Once inside the management system, the attackers were able to move throughout the network, stealing sensitive data and deploying extortionware. Witty acknowledged the challenging decision he made as CEO to pay a ransom to the criminals, in an effort to prevent further leaks of information. The payment reportedly cost the healthcare giant $22 million.

Witty's testimony came as the House committee and the US Senate Finance Committee launched inquiries into the Change Healthcare cyberattack. Additionally, three US Senators wrote a letter to the Cybersecurity and Infrastructure Security Agency (CISA), seeking details on how the agency is aiding Change Healthcare's recovery from the breach and tackling the broader ransomware risk.

According to Witty's testimony, on February 12, ransomware affiliates known as ALPHV gained access to Change Healthcare's IT systems using compromised credentials for a Citrix portal. The lack of multi-factor authentication on the portal made it easier for the threat actors to infiltrate the system. Nine days later, on February 21, the ransomware was deployed, causing significant disruption to hospitals and pharmacies across the US that utilized Change Healthcare's services for insurance and billing.

UnitedHealth promptly severed connectivity with Change Healthcare's data centers upon discovering the ransomware infection in an attempt to prevent further spread. However, the criminals had already managed to steal a substantial amount of protected health data and personally identifiable information, affecting a considerable number of individuals in America.

In addition to the ALPHV affiliate, another criminal group known as RansomHub released alleged personal patient data from the breach and demanded a ransom. More recently, a third ransomware group called Medusa claimed to have breached servers belonging to healthcare services network Northeast Ohio Neighborhood Health and stolen approximately 51GB of data, many of which belonged to patients with health insurance contracts at UnitedHealth.

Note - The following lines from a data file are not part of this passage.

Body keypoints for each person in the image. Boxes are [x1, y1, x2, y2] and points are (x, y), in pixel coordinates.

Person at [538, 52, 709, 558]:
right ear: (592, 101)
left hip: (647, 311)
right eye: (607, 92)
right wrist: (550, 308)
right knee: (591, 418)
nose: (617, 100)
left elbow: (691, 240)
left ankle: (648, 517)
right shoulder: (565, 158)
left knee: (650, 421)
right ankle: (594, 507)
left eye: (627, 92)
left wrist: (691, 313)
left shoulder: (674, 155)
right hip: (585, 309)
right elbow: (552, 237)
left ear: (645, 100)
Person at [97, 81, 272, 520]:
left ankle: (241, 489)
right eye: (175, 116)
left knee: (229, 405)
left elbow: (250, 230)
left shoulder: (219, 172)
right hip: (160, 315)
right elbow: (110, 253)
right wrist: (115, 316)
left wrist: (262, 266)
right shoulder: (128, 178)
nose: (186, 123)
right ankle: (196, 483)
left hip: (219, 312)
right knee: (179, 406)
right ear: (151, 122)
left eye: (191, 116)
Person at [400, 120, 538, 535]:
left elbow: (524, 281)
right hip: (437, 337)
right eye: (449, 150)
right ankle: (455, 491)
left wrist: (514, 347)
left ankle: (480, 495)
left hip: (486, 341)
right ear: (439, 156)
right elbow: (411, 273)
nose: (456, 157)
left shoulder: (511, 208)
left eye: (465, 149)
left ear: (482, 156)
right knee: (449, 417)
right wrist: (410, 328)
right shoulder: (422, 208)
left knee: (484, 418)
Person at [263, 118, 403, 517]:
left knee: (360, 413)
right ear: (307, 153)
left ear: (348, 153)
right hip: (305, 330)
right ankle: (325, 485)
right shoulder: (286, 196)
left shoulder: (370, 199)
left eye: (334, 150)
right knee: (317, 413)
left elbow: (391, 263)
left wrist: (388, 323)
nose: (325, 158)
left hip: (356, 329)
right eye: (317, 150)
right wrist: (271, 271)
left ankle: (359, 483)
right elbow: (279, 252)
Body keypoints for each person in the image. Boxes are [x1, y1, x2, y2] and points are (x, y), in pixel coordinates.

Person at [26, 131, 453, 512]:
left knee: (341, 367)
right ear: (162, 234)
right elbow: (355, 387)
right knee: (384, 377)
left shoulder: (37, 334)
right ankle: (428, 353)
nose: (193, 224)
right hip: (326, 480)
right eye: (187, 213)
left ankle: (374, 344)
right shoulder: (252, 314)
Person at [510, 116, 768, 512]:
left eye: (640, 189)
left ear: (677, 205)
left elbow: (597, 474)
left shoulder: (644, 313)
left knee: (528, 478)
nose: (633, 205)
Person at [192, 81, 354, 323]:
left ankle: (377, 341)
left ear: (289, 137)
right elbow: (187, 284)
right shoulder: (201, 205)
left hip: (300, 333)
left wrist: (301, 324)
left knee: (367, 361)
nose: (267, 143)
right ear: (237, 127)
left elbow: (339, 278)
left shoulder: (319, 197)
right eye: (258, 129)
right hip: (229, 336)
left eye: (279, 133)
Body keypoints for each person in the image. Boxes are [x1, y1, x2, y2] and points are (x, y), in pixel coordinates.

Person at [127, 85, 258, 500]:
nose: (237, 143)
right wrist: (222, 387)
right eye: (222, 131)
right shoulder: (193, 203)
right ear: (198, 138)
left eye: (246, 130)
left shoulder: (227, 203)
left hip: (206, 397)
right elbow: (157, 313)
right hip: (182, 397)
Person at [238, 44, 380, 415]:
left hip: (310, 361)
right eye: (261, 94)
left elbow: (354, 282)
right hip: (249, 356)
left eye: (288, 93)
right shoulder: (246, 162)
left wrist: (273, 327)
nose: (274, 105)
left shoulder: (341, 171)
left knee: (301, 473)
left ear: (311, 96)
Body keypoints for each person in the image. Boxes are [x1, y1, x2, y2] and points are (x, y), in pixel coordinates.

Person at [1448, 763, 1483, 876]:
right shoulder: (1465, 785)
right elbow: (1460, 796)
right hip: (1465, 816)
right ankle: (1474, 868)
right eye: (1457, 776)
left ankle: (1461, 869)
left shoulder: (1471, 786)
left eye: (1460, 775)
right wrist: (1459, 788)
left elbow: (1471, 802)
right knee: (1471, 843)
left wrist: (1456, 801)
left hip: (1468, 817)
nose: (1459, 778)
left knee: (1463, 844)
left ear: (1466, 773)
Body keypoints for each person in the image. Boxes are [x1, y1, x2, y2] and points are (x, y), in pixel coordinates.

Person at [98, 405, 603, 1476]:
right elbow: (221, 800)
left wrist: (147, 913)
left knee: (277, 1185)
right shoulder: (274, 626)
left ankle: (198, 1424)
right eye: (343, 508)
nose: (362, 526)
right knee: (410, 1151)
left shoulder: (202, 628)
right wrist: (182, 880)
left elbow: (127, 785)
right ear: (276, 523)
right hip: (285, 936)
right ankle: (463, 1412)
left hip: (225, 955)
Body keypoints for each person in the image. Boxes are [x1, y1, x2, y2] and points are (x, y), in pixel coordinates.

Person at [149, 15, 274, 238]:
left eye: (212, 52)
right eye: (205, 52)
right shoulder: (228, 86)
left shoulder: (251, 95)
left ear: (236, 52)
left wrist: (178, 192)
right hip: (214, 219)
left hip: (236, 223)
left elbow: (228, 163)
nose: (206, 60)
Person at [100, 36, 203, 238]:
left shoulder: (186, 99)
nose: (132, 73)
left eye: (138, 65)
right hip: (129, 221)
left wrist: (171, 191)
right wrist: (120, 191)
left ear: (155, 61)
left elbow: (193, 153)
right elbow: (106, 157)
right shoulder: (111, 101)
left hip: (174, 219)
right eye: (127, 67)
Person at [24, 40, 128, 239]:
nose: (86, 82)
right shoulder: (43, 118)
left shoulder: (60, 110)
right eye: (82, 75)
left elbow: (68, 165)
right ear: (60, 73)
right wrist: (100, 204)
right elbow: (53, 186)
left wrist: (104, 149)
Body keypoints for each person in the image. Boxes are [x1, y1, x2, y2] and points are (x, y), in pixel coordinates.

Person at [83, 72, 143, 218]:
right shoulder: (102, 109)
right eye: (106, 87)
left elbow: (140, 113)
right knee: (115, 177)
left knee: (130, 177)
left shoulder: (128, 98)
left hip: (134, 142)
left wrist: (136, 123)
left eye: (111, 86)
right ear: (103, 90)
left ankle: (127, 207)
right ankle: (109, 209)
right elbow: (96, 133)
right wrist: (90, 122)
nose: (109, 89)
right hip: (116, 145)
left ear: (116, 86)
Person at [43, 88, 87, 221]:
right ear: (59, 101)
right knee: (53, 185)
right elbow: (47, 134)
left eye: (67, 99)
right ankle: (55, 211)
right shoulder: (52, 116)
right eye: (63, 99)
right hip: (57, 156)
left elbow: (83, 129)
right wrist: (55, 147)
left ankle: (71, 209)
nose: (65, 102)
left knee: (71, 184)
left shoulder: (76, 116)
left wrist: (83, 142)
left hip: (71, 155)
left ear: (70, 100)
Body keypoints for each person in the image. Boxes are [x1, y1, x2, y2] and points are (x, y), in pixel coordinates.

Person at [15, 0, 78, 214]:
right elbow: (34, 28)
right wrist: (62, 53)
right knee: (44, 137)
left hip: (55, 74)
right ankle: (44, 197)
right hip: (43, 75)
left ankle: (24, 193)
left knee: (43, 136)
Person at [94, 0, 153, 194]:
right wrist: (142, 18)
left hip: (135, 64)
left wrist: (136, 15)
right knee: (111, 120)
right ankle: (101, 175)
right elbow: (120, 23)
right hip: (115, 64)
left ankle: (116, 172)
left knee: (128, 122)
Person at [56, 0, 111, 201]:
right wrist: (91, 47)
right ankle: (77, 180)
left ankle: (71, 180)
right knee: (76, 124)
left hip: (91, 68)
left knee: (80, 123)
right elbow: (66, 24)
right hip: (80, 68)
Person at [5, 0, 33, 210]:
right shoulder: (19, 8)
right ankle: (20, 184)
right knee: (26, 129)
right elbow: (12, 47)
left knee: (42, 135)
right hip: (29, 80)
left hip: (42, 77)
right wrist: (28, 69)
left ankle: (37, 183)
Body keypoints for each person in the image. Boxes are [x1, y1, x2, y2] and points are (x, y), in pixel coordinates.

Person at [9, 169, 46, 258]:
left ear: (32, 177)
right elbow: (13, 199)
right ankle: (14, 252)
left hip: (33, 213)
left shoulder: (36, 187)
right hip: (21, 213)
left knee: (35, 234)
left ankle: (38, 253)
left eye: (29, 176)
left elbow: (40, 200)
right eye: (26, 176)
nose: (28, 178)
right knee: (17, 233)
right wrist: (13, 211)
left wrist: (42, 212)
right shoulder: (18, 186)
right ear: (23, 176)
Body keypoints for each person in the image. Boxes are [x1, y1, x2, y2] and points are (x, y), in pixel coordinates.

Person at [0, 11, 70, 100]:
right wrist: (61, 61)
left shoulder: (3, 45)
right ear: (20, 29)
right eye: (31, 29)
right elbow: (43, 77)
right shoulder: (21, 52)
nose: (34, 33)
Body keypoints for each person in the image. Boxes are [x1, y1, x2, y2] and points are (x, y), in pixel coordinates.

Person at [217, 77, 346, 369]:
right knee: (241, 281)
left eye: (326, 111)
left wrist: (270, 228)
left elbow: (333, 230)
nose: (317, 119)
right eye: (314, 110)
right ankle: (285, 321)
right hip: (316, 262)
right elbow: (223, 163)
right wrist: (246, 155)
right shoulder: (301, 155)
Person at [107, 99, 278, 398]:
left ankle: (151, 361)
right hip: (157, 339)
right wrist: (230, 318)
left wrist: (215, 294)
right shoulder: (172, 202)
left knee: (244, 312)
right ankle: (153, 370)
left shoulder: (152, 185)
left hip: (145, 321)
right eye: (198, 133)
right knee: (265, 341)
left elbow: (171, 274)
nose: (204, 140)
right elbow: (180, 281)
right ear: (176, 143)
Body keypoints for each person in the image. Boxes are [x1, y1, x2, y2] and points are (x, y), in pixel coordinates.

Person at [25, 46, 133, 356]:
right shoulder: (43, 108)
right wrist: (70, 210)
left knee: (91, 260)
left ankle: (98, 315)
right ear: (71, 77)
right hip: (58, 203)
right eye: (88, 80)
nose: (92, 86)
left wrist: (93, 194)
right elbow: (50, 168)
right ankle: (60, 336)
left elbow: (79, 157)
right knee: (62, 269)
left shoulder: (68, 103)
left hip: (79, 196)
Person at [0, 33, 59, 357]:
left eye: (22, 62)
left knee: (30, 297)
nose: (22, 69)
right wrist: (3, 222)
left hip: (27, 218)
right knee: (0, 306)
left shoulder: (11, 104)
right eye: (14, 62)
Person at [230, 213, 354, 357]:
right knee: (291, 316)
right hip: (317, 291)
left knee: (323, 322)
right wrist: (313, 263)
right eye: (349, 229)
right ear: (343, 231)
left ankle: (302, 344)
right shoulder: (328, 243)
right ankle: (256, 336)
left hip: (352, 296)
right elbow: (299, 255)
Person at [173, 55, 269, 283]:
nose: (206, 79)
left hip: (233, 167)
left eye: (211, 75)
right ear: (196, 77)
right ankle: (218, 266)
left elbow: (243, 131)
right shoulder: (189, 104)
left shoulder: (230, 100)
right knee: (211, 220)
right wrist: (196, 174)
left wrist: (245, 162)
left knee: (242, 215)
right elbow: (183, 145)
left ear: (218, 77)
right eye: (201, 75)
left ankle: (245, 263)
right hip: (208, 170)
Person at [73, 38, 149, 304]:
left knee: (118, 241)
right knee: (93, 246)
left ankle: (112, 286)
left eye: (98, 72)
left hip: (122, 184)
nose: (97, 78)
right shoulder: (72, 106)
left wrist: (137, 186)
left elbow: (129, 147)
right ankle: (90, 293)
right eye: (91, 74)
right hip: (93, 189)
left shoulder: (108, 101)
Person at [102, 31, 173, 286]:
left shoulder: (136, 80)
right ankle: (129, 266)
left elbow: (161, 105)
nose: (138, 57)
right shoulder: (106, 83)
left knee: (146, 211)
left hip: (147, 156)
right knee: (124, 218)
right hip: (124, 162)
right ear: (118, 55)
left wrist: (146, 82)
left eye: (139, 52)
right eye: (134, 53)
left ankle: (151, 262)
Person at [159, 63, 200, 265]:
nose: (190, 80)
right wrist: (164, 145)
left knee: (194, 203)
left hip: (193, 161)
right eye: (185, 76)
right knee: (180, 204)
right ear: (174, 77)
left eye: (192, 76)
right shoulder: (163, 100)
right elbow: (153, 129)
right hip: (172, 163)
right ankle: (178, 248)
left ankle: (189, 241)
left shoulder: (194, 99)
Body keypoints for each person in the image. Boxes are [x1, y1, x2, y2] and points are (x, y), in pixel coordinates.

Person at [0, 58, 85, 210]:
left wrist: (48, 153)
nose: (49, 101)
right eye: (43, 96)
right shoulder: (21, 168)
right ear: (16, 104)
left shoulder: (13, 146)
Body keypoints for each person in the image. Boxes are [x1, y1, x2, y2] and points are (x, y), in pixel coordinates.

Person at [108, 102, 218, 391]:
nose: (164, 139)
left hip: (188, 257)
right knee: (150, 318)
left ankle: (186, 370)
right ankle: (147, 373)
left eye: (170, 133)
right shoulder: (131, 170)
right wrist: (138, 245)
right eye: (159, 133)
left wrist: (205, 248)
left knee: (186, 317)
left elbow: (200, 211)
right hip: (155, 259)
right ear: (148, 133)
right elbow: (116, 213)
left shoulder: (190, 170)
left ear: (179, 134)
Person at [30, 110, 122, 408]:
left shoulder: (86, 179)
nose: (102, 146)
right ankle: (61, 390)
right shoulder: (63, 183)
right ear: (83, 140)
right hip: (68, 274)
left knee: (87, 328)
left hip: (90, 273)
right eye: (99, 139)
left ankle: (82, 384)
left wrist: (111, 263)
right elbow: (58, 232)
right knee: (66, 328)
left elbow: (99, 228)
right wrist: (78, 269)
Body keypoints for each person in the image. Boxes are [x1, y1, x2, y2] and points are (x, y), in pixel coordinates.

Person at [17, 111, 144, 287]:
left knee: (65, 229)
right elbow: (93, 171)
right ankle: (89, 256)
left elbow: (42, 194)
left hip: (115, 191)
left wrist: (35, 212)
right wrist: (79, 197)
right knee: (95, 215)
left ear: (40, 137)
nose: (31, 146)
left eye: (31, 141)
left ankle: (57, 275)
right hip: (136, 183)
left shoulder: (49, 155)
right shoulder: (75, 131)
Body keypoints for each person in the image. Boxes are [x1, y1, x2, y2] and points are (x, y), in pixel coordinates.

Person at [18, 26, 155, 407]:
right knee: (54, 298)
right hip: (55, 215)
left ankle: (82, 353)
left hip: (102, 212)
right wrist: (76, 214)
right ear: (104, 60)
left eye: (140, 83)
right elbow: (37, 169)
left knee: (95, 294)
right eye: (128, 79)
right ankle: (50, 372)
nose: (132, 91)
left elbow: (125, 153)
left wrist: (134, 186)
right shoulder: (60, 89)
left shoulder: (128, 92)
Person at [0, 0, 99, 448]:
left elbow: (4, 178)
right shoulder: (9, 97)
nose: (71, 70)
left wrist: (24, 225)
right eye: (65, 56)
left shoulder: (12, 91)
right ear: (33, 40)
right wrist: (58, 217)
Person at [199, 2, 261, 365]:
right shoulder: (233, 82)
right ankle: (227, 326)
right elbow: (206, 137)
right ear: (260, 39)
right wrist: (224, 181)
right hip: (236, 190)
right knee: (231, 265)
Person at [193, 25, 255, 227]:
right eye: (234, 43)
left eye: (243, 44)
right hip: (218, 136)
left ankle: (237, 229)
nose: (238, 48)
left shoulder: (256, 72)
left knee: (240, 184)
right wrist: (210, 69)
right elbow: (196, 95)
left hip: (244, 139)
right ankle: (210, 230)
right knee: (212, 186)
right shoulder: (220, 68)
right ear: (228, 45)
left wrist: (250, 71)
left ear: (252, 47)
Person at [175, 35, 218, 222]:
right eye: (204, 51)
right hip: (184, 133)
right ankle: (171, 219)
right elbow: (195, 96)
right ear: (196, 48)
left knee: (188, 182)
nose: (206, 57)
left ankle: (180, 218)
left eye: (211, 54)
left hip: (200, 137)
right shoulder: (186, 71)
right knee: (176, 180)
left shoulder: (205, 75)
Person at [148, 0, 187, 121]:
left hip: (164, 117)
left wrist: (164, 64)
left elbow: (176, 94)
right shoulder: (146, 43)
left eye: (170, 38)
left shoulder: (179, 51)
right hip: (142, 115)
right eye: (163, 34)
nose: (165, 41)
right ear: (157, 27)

Witty emphasized that UnitedHealth promptly contacted the FBI upon discovering the attack and assembled a team of experts, including incident responders from Mandiant and Palo Alto Networks, as well as professionals from Google, Microsoft, Cisco, Amazon, and others. The team worked diligently to secure the perimeter and rebuild Change Healthcare's IT systems, successfully delivering a new technology environment within weeks.

The financial impact of the ransomware attack on UnitedHealth has been significant. The healthcare giant has estimated costs of $870 million so far, with projections indicating that the figure could reach $1.6 billion for the year.

The testimonies provided by Witty shed light on the severity of the cyberattack and the ongoing challenges of ransomware threats in the healthcare industry. The US lawmakers' hearings and the involvement of government agencies demonstrate the urgency in addressing cybersecurity vulnerabilities and fortifying measures to prevent future attacks.